Side Effects Including Hallucinations and Sleep Driving Cause Questioning of U.S. Healthcare’s Priorities

   Heart attack. Stroke. Coma. Mania.

   While conventional medical thinking would suggest all of these conditions would merit treatment, evolutions in modern medicine have created a rabbithole- esque world in which these grave conditions are, in fact, simply side effects of new drugs on the market.

   And the effects are getting stranger. In a highly publicized ad campaign beginning with its approval by the FDA in 1999 and ignited in the early to late 2000s, Ambien was hailed as a miracle drug for those suffering from insomnia.

   Between 2005 and 2010, however, the drug caused an excess of tens of thousands of hospitalizations with a 274 percent increase in Ambien related emergency department visits from women and a 144 percent increase in male Ambien-related emergency visits, according to a report released by SAMHSA (Substance Abuse and Mental Health Services Administration, USA).

   The cause of the visits? Hallucinations and driving or otherwise physically functioning while the patient is still asleep.

   The chemicals in Ambien excite, or increase the presence and effectiveness, of the neurotransmitter GABA (gamma-Aminobutyric acid) which helps promote sleep.
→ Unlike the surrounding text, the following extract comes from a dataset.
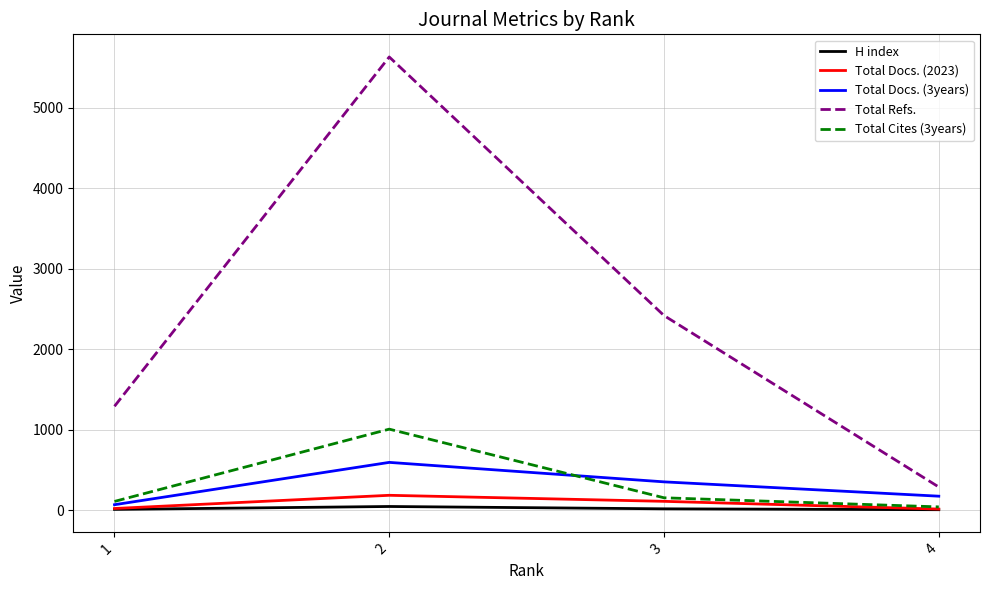

Rank the categories by Total Refs. value from lowest to highest.

4, 1, 3, 2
   The patients essentially enter into a zombie-like state. In a similarly bizarre case of reported side effects, a blood presser medication, Vasotec, left many patients without the ability to taste or smell.
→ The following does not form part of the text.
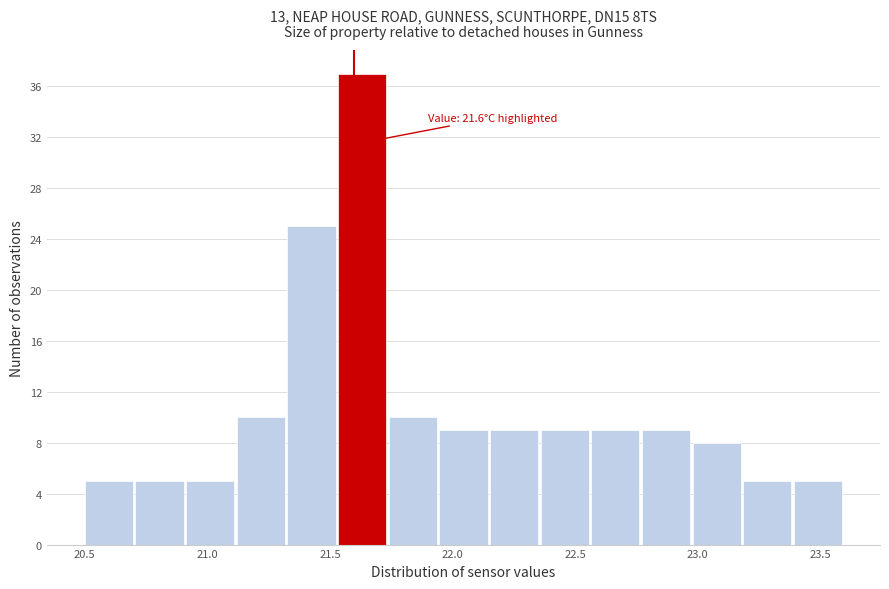

Over which range of the x-axis is the bar tallest?

21.55 to 21.75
    Lipitor, highly revered for its ability to lower risk of heart disease, can cause irreversible amnesia.

   Mirapex, intended for treatment of restless leg syndrome, has been linked to compulsive eating, gambling and increased sex drive.

   In an effort to curb the liabilities associated with these dangerous drugs, manufacturers, instead of pulling the drugs from the market, often settle with simply posting the effects in fine print at the bottom of their ads or concealed in the fast-speech of the narrator of their media commercials.
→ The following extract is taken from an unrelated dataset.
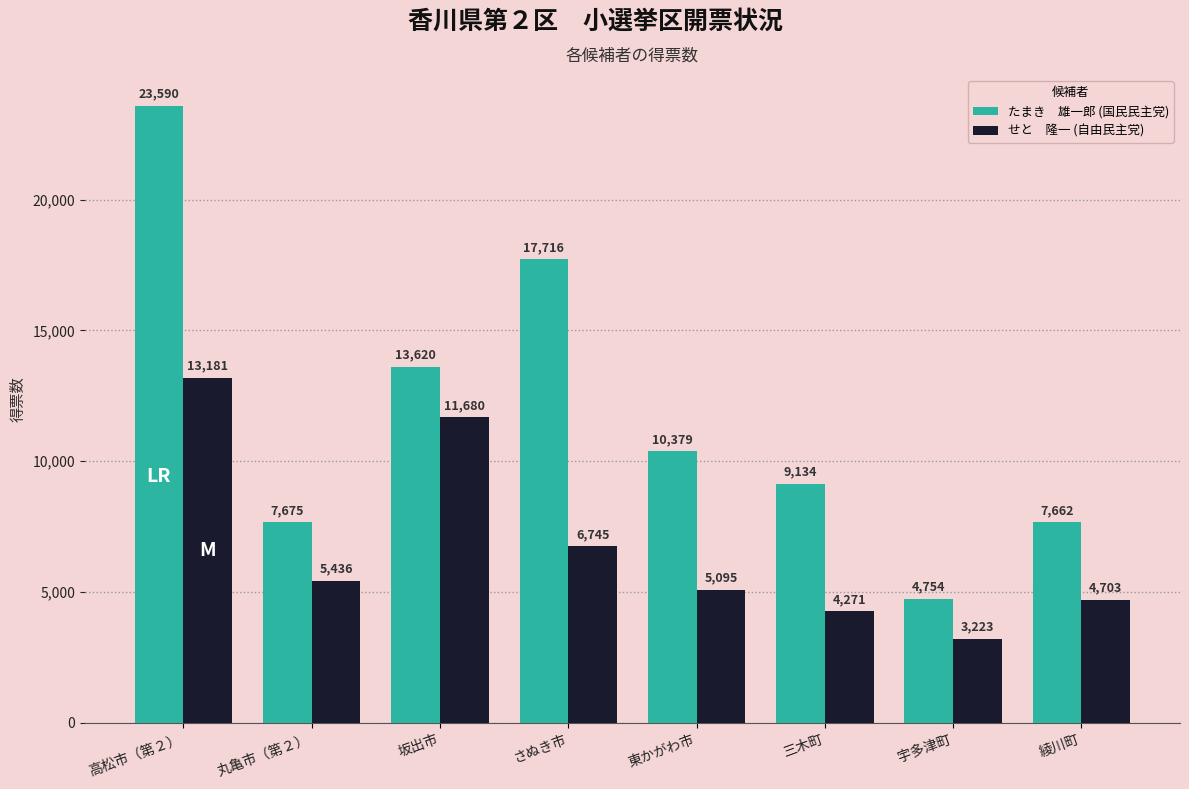

What is the minimum value shown in the chart?

3223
   Recently, however, the ineffective regulation of the development of prescription drugs has lent to the irresponsible corporate greed that drives the companies to produce the drugs as quickly as possible, pushing them through clinical trials at record speeds, often without adequate sample or time allowed to see the true nature of the effects.

   It is, indeed, in the best interest of the companies to do so; the U.S. prescription drug market accounts for over $300 billion dollars of the U.S. economy annually, making the average American’s annual spending on the drugs over $800 per individual, according to a report released by IMS Institute for Healthcare Informatics.

   The problem, it seems, is the neglect of ethics and attention to the human element of medicine that has been lost in the rat race for the next million-dollar drug.

   The U.S.’s addiction to capitalism has arguably been driving the progress of the country since its foundations, yet we have entered an age in which this capitalism from which we’ve built ourselves is now driving our own downfall.

    We need a health care system that values drugs that help to cure patients, not cause them new, often more dangerous conditions.

   We need medical care that focuses on developing the best treatment methods for the individual, not blanket-drugs fed to the masses in the hopes some will be cured. Most importantly, we need a system that remembers, at its core, its intent to save lives, not capitalize on them.